» **Goal**: Quote the items below word for word, starting at the first line and ending at the line that contains "scientific name: Chthamalus stellatus", with both of those lines included.

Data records

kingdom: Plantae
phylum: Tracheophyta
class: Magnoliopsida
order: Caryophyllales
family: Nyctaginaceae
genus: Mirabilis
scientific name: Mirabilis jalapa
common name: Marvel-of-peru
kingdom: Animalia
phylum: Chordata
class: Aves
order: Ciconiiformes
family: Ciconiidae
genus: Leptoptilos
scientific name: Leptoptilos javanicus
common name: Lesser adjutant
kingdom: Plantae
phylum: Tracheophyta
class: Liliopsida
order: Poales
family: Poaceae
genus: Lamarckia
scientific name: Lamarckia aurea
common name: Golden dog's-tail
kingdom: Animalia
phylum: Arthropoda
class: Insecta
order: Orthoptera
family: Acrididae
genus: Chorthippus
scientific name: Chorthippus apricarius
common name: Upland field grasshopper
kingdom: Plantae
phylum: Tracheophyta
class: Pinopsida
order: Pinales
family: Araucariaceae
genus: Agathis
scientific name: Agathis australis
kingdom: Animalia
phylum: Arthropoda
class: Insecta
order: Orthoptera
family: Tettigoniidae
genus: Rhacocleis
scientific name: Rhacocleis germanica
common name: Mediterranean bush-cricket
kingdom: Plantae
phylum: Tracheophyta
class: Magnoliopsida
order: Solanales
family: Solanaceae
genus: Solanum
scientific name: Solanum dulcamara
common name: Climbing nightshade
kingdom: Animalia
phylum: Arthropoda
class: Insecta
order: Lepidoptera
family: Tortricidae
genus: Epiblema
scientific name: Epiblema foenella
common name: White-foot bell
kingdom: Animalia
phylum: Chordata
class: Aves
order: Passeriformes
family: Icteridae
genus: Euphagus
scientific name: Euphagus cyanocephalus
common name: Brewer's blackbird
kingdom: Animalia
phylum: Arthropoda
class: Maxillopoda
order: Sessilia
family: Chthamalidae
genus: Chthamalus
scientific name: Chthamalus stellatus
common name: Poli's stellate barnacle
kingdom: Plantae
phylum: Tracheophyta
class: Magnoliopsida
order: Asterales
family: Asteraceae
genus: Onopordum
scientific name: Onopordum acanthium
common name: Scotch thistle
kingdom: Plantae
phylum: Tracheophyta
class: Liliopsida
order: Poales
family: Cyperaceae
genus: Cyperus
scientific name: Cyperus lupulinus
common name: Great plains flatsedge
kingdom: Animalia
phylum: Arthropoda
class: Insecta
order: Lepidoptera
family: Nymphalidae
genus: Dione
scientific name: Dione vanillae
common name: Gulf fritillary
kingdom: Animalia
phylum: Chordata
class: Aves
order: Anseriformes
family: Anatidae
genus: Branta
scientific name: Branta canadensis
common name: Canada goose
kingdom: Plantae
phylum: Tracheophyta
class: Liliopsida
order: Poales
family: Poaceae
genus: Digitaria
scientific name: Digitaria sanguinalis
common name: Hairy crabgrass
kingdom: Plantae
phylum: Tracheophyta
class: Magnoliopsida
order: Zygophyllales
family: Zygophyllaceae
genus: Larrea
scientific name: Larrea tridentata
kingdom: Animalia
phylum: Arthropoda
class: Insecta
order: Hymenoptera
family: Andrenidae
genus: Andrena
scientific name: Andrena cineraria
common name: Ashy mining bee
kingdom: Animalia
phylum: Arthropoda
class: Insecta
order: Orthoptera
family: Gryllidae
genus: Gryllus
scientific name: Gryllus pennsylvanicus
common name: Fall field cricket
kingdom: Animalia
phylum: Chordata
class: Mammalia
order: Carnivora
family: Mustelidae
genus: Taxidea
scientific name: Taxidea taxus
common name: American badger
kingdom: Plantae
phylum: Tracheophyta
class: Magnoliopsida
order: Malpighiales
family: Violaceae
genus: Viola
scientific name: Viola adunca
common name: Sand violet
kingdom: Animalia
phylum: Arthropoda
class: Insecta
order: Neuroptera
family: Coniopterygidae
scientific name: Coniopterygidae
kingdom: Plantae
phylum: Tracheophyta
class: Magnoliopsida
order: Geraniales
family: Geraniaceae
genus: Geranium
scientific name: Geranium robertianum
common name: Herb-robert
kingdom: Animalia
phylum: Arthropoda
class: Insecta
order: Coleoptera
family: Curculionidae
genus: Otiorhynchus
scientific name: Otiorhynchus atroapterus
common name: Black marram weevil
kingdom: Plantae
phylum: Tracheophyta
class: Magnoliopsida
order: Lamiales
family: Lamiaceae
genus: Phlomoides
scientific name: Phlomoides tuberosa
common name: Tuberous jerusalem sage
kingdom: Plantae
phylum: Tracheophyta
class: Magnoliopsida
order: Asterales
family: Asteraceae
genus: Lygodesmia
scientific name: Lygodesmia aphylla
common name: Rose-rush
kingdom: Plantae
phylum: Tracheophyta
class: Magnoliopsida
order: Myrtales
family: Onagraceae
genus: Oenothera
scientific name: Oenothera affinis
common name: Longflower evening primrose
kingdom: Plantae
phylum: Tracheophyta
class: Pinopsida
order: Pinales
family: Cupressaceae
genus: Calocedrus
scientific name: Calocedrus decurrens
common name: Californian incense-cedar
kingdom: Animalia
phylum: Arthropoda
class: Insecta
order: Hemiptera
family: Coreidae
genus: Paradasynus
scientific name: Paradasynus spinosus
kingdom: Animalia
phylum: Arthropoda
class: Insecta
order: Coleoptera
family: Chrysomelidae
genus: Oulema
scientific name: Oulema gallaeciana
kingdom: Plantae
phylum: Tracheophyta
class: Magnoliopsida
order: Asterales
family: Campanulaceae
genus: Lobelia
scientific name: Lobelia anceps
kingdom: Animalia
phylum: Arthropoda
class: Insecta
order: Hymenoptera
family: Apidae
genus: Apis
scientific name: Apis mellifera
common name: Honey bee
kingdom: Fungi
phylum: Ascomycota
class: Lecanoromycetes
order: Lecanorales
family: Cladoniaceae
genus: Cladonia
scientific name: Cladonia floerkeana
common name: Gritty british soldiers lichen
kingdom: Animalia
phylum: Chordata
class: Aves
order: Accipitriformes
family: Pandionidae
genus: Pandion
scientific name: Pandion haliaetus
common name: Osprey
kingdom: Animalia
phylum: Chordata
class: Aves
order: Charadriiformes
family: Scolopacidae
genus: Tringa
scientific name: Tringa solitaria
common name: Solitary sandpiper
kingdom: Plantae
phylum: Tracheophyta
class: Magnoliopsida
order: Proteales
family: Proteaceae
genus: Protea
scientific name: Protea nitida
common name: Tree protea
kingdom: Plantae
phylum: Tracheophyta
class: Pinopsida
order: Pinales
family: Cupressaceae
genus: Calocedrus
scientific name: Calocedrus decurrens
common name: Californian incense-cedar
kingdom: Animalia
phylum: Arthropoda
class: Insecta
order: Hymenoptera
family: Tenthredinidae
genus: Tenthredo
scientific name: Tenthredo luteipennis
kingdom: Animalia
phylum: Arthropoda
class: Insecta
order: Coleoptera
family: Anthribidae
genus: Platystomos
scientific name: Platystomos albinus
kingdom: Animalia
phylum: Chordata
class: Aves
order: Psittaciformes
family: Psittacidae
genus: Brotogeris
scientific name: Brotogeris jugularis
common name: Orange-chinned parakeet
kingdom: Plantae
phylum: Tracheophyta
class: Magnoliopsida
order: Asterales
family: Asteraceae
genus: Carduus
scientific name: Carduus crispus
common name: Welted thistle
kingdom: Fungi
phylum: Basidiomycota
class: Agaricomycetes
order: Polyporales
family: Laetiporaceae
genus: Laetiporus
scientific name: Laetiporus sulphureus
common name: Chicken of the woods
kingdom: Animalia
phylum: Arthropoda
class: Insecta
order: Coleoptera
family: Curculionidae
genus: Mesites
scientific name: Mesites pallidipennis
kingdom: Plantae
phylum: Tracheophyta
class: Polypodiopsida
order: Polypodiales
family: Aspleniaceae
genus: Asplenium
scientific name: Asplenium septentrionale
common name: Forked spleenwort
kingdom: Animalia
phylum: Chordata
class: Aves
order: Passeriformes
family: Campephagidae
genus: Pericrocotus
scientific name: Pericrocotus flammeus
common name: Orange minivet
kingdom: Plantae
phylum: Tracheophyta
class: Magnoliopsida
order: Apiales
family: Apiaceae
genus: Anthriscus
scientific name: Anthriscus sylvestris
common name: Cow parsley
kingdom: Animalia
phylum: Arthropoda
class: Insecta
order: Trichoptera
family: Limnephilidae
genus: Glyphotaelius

» **Finished exercise**:
kingdom: Plantae
phylum: Tracheophyta
class: Magnoliopsida
order: Caryophyllales
family: Nyctaginaceae
genus: Mirabilis
scientific name: Mirabilis jalapa
common name: Marvel-of-peru
kingdom: Animalia
phylum: Chordata
class: Aves
order: Ciconiiformes
family: Ciconiidae
genus: Leptoptilos
scientific name: Leptoptilos javanicus
common name: Lesser adjutant
kingdom: Plantae
phylum: Tracheophyta
class: Liliopsida
order: Poales
family: Poaceae
genus: Lamarckia
scientific name: Lamarckia aurea
common name: Golden dog's-tail
kingdom: Animalia
phylum: Arthropoda
class: Insecta
order: Orthoptera
family: Acrididae
genus: Chorthippus
scientific name: Chorthippus apricarius
common name: Upland field grasshopper
kingdom: Plantae
phylum: Tracheophyta
class: Pinopsida
order: Pinales
family: Araucariaceae
genus: Agathis
scientific name: Agathis australis
kingdom: Animalia
phylum: Arthropoda
class: Insecta
order: Orthoptera
family: Tettigoniidae
genus: Rhacocleis
scientific name: Rhacocleis germanica
common name: Mediterranean bush-cricket
kingdom: Plantae
phylum: Tracheophyta
class: Magnoliopsida
order: Solanales
family: Solanaceae
genus: Solanum
scientific name: Solanum dulcamara
common name: Climbing nightshade
kingdom: Animalia
phylum: Arthropoda
class: Insecta
order: Lepidoptera
family: Tortricidae
genus: Epiblema
scientific name: Epiblema foenella
common name: White-foot bell
kingdom: Animalia
phylum: Chordata
class: Aves
order: Passeriformes
family: Icteridae
genus: Euphagus
scientific name: Euphagus cyanocephalus
common name: Brewer's blackbird
kingdom: Animalia
phylum: Arthropoda
class: Maxillopoda
order: Sessilia
family: Chthamalidae
genus: Chthamalus
scientific name: Chthamalus stellatus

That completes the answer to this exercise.